Contes indiens (Feer)/Récit/27

(p. 179-182).

RÉCIT DE LA 27e FIGURE



La vingt-septième figure empêcha l’auguste roi Bhoja de monter sur le trône en lui disant : « Eh ! roi Bhoja, ce trône était à Vikramâditya ; écoute les qualités de ce roi :

« Un jour, l’auguste Vikramâditya se promenait dans le pays. Sur le chemin, un voyageur l’apercevant lui dit : Eh ! grand roi, il y a à l’Orient une ville appelée Vetâlapura, dans laquelle se trouve une divinité qui a nom Çonitapriyâ : chaque jour, sur l’autel de cette divinité, se fait l’offrande d’un homme. En suivant toujours ce chemin, nous atteignîmes cette localité. Les gens du roi de ce pays s’emparèrent de nous et nous mirent en prison dans l’intention de nous sacrifier : mais nous sommes dans la force de l’âge ; nous trouvâmes le moyen de nous échapper et de sauver notre vie.

« À l’ouïe de ce discours, la curiosité du roi fut éveillée ; il se rendit à Vetâlapura, se proposant de voir cette divinité. Quand il fut en présence des gens du roi de ce pays, il leur fit une instruction sur la loi : — Messieurs, leur dit-il, j’ignore en vertu de quelle loi vous offrez pour votre bien-être à la divinité le sacrifice d’une grande créature, d’un homme. Pendant combien de jours le bien-être résultant de cette fête et de cette offrande vous procurera-t-il des jouissances dans le Samsâra ? Vous ne savez pas quelles souffrances vous attendent pour longtemps dans le Naraka à cause du péché de cette fête où l’on fait du mal à une grande créature. Quant à cette déité, quelque don qu’elle vous fasse pour vous témoigner son contentement du mal que vous avez fait à un homme, malheur à la divinité de cette déité qui accepte un sacrifice humain !

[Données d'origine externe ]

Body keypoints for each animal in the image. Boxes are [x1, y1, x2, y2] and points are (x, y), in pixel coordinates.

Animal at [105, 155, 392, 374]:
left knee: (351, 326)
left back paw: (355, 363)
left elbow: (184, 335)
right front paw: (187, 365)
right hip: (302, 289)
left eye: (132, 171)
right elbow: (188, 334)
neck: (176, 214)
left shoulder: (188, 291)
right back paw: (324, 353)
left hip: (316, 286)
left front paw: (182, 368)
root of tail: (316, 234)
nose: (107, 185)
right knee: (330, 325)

« Après avoir ainsi blâmé les gens du pays pour les corriger, il s’avança vers l’autel de cette divinité, et il vit qu’un prédicateur, après avoir baigné un homme, l’avoir orné d’habits rouges, de sandales rouges, de guirlandes rouges, l’amenait comme pour le sacrifier. En voyant ces gens, l’auguste Vikramâditya s’écria : Fi ! méchants et pervers que vous êtes, lâchez cet homme à l’instant ; il est anéanti par la crainte de la mort. S’il vous faut absolument une victime humaine à sacrifier, je m’offre librement moi-même en victime ; mais jamais il ne pourra arriver que, en ma présence, un homme éperdu par la crainte de la mort soit livré comme victime pour le Naraka.

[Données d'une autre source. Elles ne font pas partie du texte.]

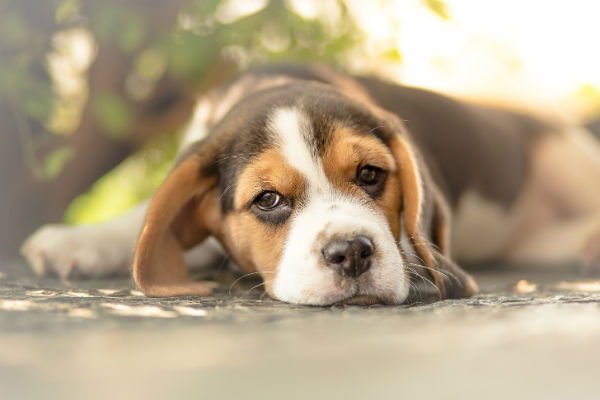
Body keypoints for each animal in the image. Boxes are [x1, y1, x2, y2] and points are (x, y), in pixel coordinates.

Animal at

« En entendant parler le roi, ces gens furent extrêmement surpris et dirent : Ô grand être, tu es un homme fidèle au devoir jusqu’à l’excès ; on ne voit pas d’homme comme toi, qui, pour sauver la vie d’un individu avec lequel tu n’as aucun lien de parenté, t’efforces de renoncer à la tienne et n’en fais pas plus de compte que d’un brin d’herbe. Quand la maison brûle, le riche qui possède divers biens acquis au prix de beaucoup d’efforts douloureux, la femme belle et fidèle à son mari, le pandit, l’homme du devoir abandonnent leurs enfants et tout ce qu’ils ont de plus cher ; ils prennent la fuite pour garantir leur propre vie. Toi, pour sauver un étranger dont tu ne connais ni le pays, ni les mœurs, ni la famille, tu es prêt à renoncer à la vie à laquelle on tient (généralement) à l’excès ! il est difficile de trouver un homme semblable à toi pour l’empressement à secourir les autres.

« Après avoir adressé au roi ces paroles, ils coupèrent les liens de l’homme amené pour le sacrifice et le lui remirent. Constamment préoccupé de la pensée de faire ce qu’il fallait, l’auguste Vikramâditya saisit son glaive et se préparait à s’immoler, quand, à l’instant, la déesse apaisée dit au roi ; Hé ! grand roi, je suis contente ; demande ce que tu veux choisir. — Le roi répondit : Hé ! déesse, si tu es satisfaite, accorde-moi ce don de mon choix : exauce le désir qui fait venir ces gens ici pour un sacrifice, et, à partir d’aujourd’hui, n’accepte plus aucun sacrifice humain. Accorde-moi ces deux choses. — Qu’ainsi soit, répondit la déesse ; et, à dater de ce jour, aucun sacrifice humain ne lui fut plus offert. »

L’auguste roi Bhoja, ayant entendu ce discours de la vingt-septième figure, renonça ce jour-là encore.